• **SELECTED TEXT**:
And what can it do for your institution? Find out about this holistic approach to building financial strength.

By Chris Cowen, Laura Sander, and MaryLou Merkt

In fact, during the past several years, the cohesive management of an institution’s treasury functions within a central-bank structure has been a consistent strategic theme in higher education—and the concept is applicable to institutions of all shapes and sizes. Routinely used within for-profit corporations, the central bank has recently become a priority for many college and university treasurers, and a number of universities have successfully deployed such systems.

A Holistic Approach to Financial Strength

At its core, a central or “capital” bank is simply a way of allocating responsibility and managing the entire balance sheet within a college or university to optimize resources. Such a comprehensive treasury management structure embodies a framework for thinking about and managing various university functions holistically. Importantly, the use of this structure is not only a matter of consolidating functions and operations but also involves managing the interrelationship of these functions.

• **RAW DATA**:

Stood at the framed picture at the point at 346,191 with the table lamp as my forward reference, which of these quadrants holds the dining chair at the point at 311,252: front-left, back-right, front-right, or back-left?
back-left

• **QUESTIONS**:
A. Reproduce the part of the central-bank text starting at "In fact, during" and ending at "deployed such systems.".
B. In one to three sentences, explain the purpose the central-bank text gives for a college or university allocating responsibility and managing its entire balance sheet through a central or "capital" bank.

• **SOLVED TASKS**:
A.
In fact, during the past several years, the cohesive management of an institution’s treasury functions within a central-bank structure has been a consistent strategic theme in higher education—and the concept is applicable to institutions of all shapes and sizes. Routinely used within for-profit corporations, the central bank has recently become a priority for many college and university treasurers, and a number of universities have successfully deployed such systems.

B. A college or university allocates responsibility and manages its entire balance sheet through a central or "capital" bank in order to optimize its resources.